[Recorded data Boundary: Start]

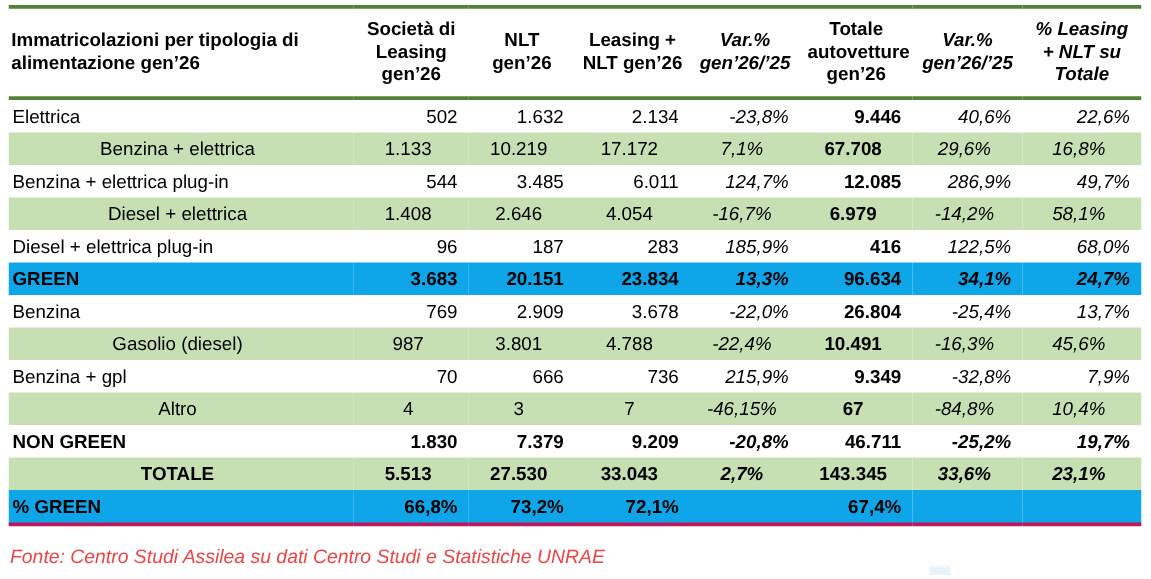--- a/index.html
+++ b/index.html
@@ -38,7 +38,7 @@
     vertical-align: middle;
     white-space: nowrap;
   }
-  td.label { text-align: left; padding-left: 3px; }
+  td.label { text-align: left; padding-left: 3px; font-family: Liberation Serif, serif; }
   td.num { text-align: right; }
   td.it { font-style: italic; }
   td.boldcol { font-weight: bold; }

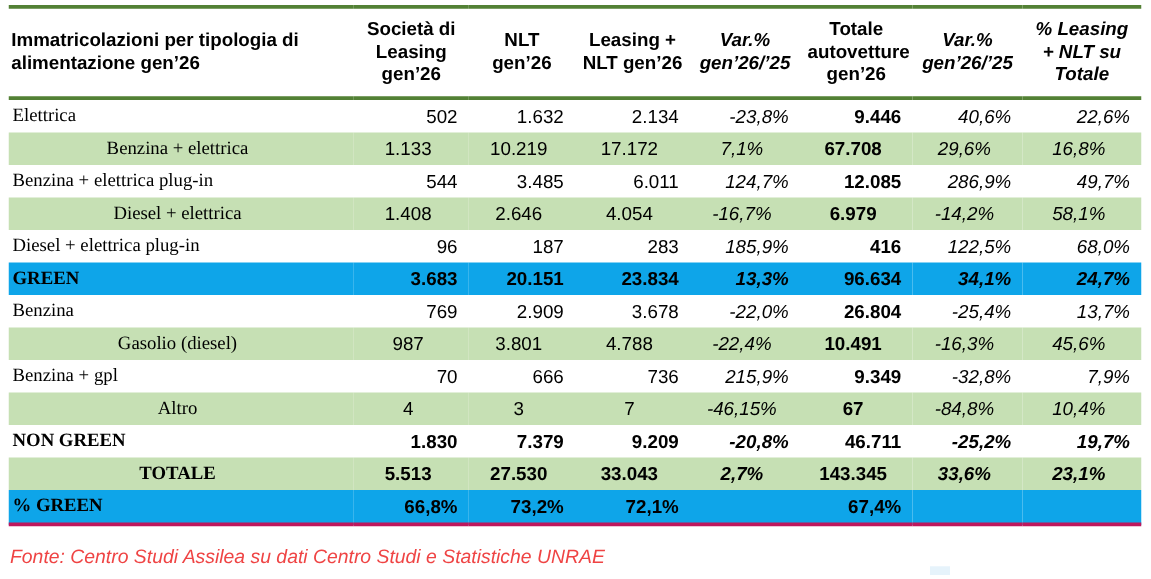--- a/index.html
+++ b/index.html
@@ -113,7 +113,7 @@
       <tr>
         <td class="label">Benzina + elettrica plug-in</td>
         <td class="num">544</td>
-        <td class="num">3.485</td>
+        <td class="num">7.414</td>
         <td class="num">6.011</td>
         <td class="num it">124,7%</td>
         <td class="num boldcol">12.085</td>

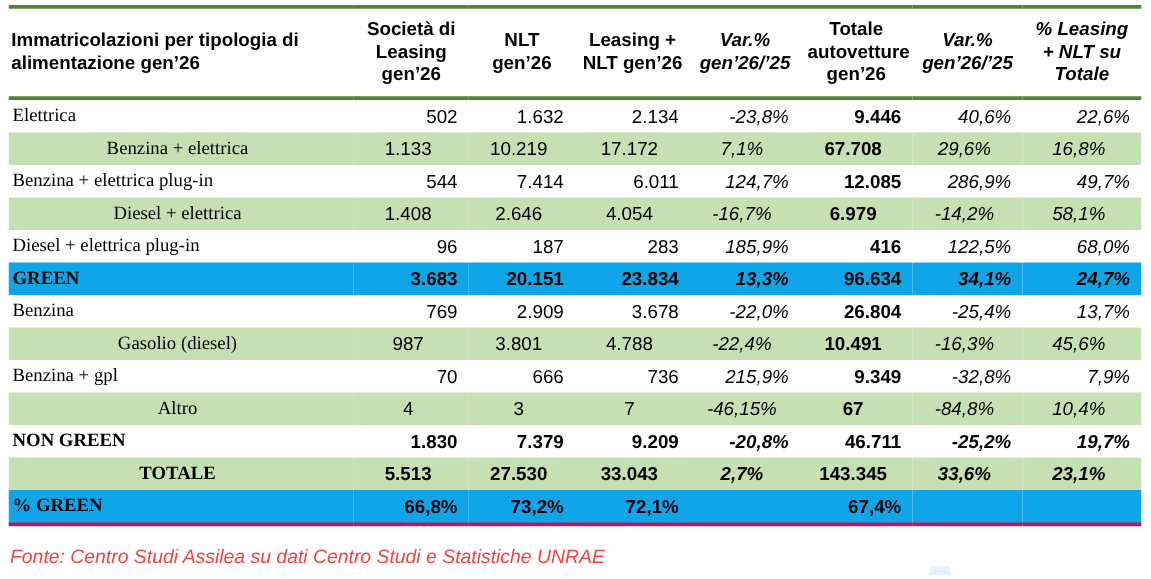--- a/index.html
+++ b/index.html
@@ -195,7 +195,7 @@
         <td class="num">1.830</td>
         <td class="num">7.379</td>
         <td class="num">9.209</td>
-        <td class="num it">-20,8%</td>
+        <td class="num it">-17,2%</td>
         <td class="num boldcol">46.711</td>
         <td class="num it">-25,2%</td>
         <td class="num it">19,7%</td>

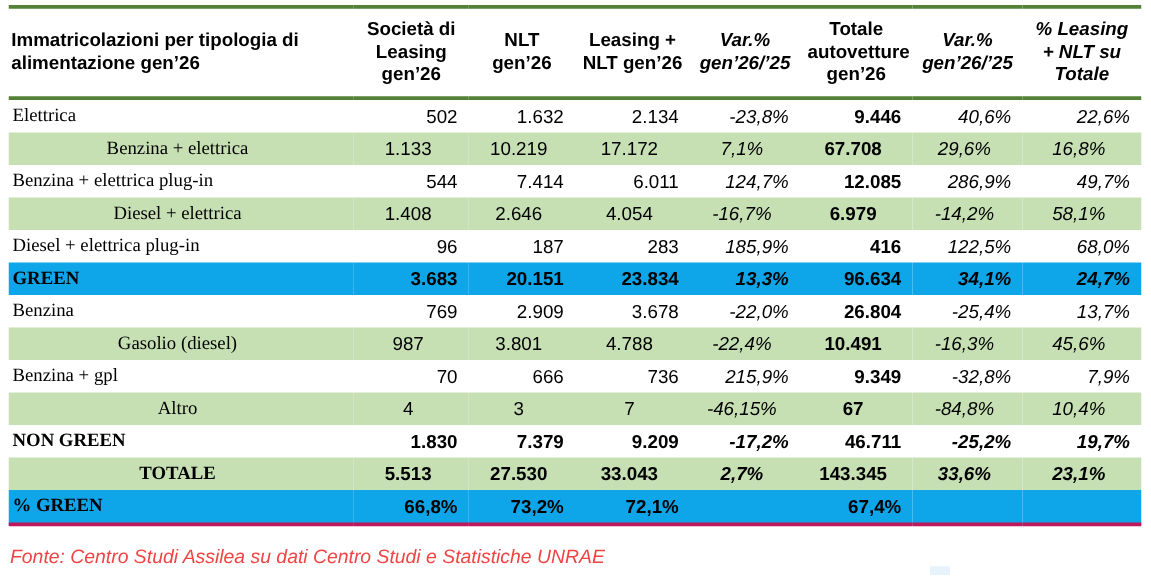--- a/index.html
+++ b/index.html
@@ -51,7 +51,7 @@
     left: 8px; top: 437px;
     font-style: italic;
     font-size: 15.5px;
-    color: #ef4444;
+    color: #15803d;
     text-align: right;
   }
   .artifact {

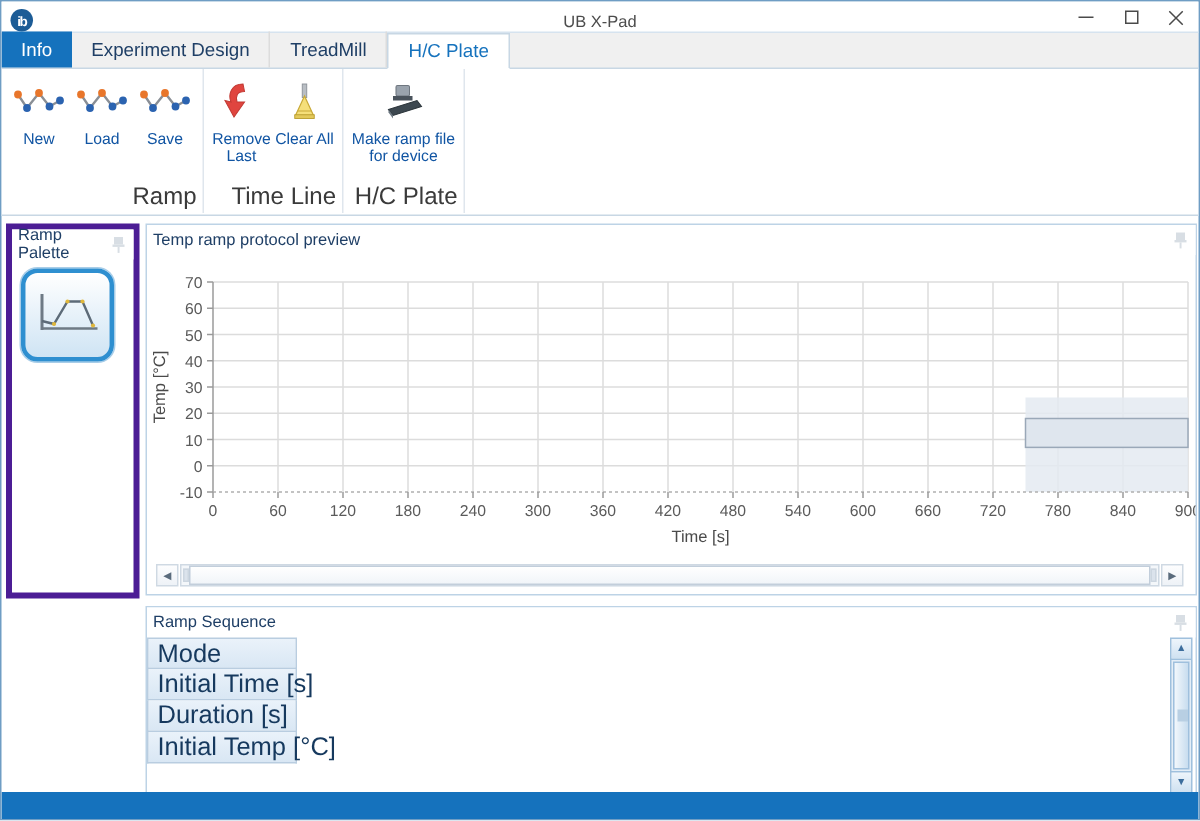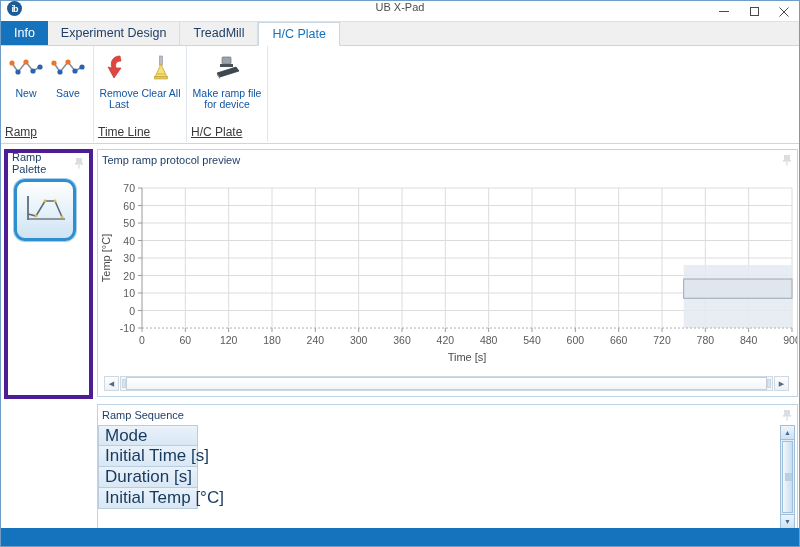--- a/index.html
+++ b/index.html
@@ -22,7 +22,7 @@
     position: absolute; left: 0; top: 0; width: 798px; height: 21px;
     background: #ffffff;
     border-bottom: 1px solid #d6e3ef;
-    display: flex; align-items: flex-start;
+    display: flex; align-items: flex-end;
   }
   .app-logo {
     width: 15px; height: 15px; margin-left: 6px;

[Recorded data Boundary: End]

* Task to carry out:
Identify the lines above that contain the word "items", then copy them.

* Written reply:
-    display: flex; align-items: flex-start;
+    display: flex; align-items: flex-end;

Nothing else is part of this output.